= Manol Vasev =

Bulgarian anarchist

Manol Vassev (Манол Васев; 1898 - 1958), real name Yordan Sotirov (Йордан Сотиров) was a Bulgarian anarchist and syndicalist, considered to personify militant syndicalism and anarcho-communism in Bulgaria.

==Life==
Manol Vassev was born Jordan Sotirov in the town of Kyustendil in Bulgaria. He entered the tobacco industry as a worker during his teenage years, and his experiences there went on to form his worldview and opinions. During the First World War, he became an anarchist, and after being demobilized, he became a workplace organizer. In 1923, he gave the idea to form a political detachment locally. After wounding an army officer during a strike in Kustendil, Vassev was sentenced to 15 years in prison. However, he escaped, took the pseudonym Manol Vassev, and moved to Haskovo. In 1932, still working in the tobacco industry, he published the pamphlet Tongata. During the 1930s, he helped organize the Vlassovden peasant movement along with Gueorgui Sarafov and other anarchists in the area.

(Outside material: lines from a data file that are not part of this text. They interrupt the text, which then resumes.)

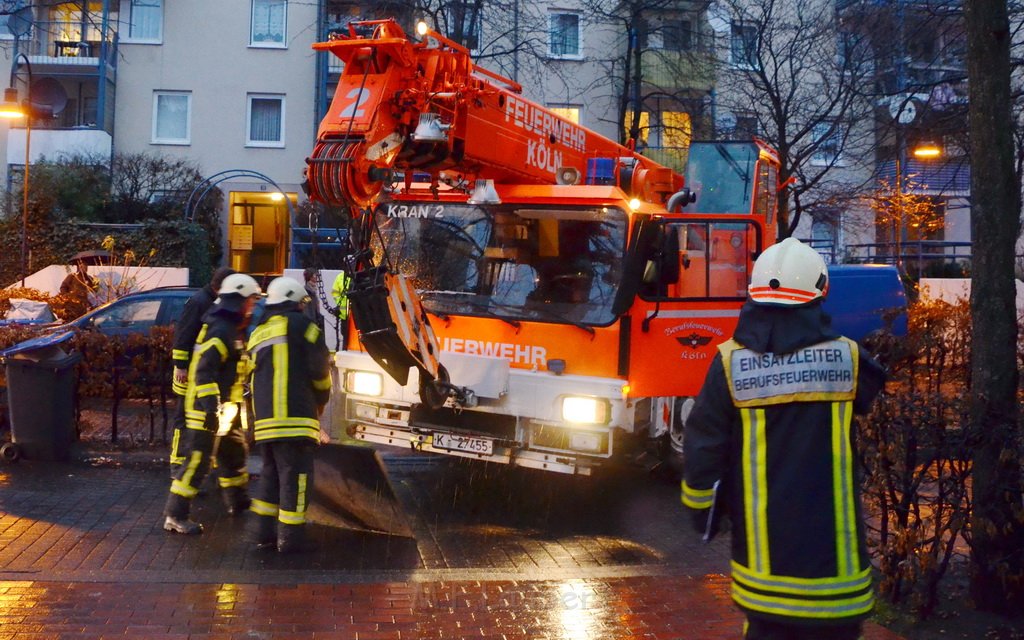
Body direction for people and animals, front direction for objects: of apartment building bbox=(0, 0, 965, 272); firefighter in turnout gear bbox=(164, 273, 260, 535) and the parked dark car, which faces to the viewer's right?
the firefighter in turnout gear

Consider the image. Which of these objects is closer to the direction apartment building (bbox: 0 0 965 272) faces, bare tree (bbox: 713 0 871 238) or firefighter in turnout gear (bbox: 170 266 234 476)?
the firefighter in turnout gear

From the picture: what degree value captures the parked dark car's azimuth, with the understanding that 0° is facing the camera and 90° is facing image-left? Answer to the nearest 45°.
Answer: approximately 90°

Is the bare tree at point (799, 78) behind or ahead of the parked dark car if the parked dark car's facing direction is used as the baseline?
behind

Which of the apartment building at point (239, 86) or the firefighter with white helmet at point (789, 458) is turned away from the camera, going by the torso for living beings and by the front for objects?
the firefighter with white helmet

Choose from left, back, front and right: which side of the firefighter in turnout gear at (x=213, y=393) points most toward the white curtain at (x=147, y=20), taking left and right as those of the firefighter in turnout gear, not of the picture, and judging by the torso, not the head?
left

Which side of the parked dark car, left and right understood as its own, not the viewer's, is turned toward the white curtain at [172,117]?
right

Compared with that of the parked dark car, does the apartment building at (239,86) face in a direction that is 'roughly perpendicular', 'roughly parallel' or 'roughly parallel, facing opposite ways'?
roughly perpendicular

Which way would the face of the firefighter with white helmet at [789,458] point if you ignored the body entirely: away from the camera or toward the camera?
away from the camera

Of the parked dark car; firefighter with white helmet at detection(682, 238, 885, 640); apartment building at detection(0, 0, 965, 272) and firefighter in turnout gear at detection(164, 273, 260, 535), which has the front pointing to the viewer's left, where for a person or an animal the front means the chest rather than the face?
the parked dark car
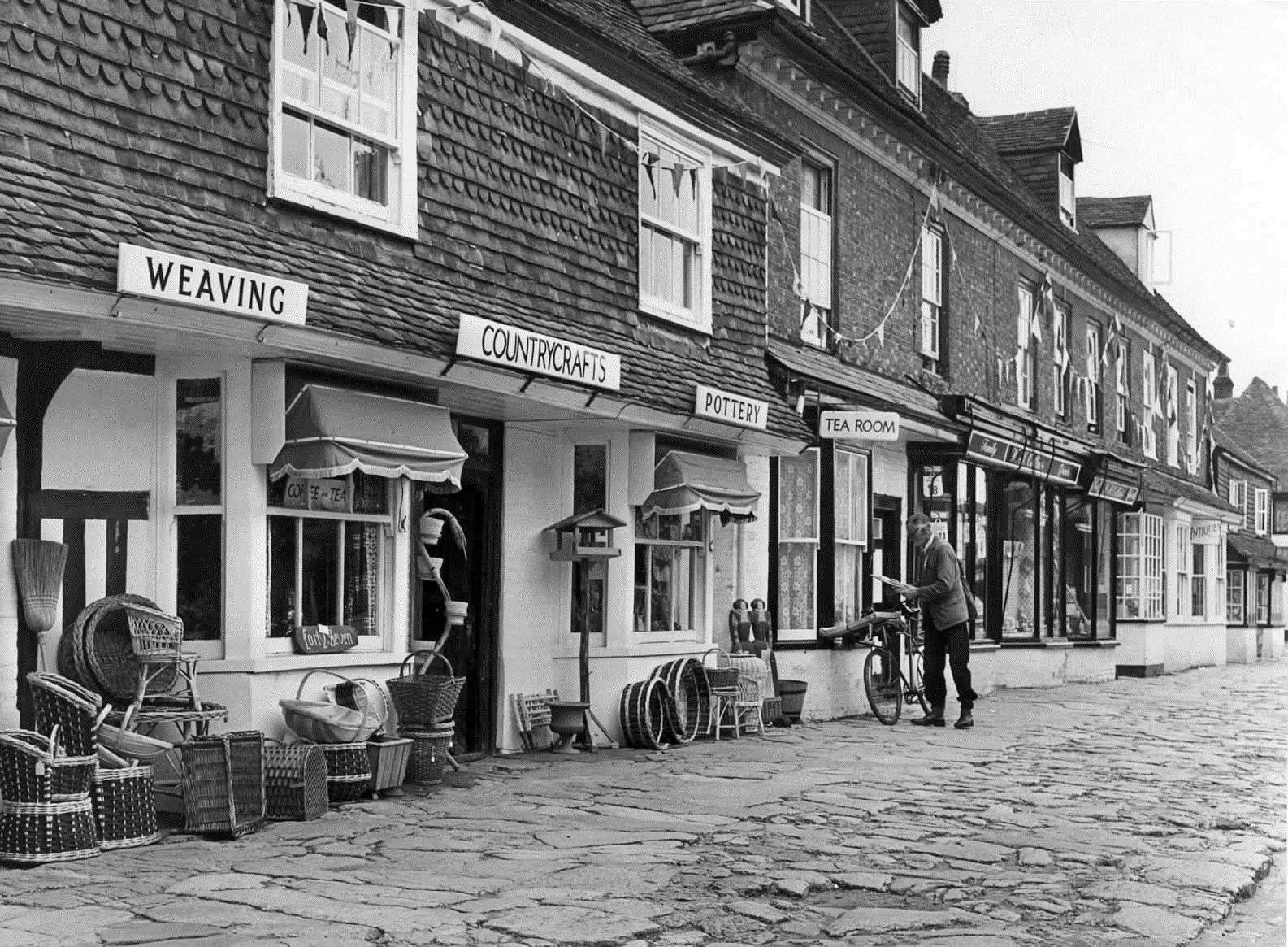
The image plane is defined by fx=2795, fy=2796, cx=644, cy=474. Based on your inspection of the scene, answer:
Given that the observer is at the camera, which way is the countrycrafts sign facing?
facing the viewer and to the right of the viewer

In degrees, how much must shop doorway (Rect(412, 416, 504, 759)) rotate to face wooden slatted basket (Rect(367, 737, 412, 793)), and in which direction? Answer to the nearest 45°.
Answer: approximately 45° to its right

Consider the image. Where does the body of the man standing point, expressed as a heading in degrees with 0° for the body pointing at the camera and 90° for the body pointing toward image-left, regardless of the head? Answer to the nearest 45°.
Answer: approximately 45°

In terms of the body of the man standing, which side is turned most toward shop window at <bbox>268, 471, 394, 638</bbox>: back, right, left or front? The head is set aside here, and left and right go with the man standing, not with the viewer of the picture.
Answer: front

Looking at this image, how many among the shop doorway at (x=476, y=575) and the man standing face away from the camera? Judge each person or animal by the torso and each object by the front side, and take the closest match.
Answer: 0

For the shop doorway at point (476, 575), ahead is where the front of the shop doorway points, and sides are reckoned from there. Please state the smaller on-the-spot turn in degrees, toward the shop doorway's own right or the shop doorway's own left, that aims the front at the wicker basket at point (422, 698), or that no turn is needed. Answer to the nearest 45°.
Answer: approximately 45° to the shop doorway's own right
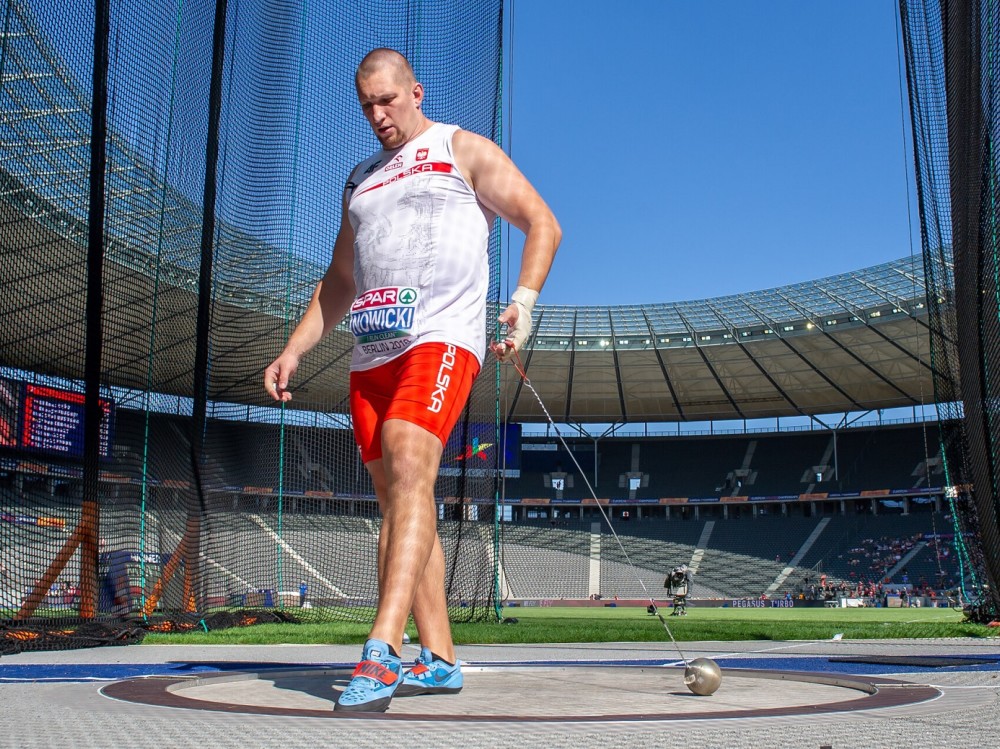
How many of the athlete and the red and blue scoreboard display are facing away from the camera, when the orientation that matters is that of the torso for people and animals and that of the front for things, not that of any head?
0

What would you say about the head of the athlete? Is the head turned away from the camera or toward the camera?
toward the camera

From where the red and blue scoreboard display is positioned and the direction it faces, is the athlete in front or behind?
in front

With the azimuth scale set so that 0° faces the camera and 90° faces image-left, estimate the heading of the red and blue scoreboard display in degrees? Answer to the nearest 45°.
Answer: approximately 315°

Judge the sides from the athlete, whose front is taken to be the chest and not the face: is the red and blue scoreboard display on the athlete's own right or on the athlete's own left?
on the athlete's own right

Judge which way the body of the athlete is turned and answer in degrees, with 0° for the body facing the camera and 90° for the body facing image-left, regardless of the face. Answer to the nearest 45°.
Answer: approximately 45°
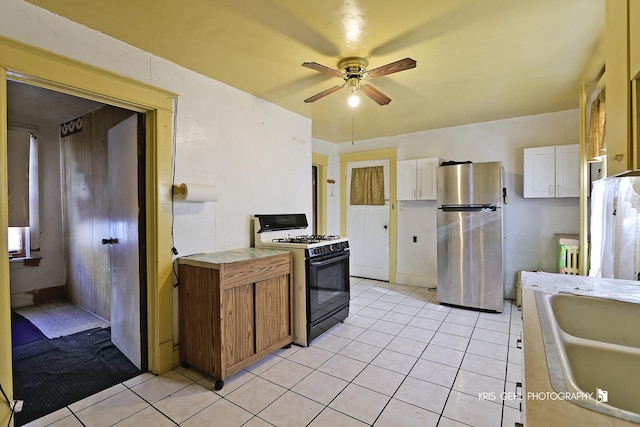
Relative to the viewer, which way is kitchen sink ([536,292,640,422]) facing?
to the viewer's left

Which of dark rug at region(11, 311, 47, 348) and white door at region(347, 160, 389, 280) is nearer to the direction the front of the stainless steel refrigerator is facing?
the dark rug

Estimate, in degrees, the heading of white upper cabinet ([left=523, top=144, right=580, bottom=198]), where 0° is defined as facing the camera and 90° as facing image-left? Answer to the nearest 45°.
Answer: approximately 0°

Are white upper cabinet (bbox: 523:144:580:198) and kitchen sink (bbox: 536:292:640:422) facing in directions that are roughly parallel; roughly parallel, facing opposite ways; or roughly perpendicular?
roughly perpendicular

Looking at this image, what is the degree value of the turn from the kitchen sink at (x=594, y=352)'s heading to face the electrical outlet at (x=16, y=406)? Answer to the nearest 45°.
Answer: approximately 45° to its left

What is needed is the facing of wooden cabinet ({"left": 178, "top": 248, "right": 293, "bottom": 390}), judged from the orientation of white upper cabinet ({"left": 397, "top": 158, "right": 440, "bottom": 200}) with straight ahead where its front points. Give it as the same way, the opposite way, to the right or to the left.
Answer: to the left

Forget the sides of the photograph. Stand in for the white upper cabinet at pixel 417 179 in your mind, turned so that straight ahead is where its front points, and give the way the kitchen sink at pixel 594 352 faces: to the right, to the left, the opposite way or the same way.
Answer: to the right

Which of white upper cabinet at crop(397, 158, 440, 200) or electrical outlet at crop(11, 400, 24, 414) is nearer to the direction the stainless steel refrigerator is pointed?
the electrical outlet

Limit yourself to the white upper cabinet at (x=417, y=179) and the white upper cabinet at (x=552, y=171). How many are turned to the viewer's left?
0

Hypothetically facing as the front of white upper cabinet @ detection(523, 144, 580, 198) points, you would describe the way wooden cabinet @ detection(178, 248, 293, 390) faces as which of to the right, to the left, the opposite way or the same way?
to the left

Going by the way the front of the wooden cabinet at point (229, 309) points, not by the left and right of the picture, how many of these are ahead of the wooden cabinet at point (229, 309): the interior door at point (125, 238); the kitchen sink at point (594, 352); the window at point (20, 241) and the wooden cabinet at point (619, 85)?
2

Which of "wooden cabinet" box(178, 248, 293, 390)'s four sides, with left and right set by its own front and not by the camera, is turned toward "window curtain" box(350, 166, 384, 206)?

During the Second World War, Vassev was arrested on 10 March 1945 at Kniajevo and sent to Dupnitsa concentration camp, but was released following public protests. Vassev assisted resistance movements in Bulgaria, becoming a popular figure in Haskovo after helping the resistance avoid a trap on 8 September 1945. Convicted of illegal possession of a weapon, serving five years at the prison in Sliven. Vassev died in prison allegedly due to a deliberate poisoning by Bulgarian secret police the day before he was due to be released on 11 March 1958.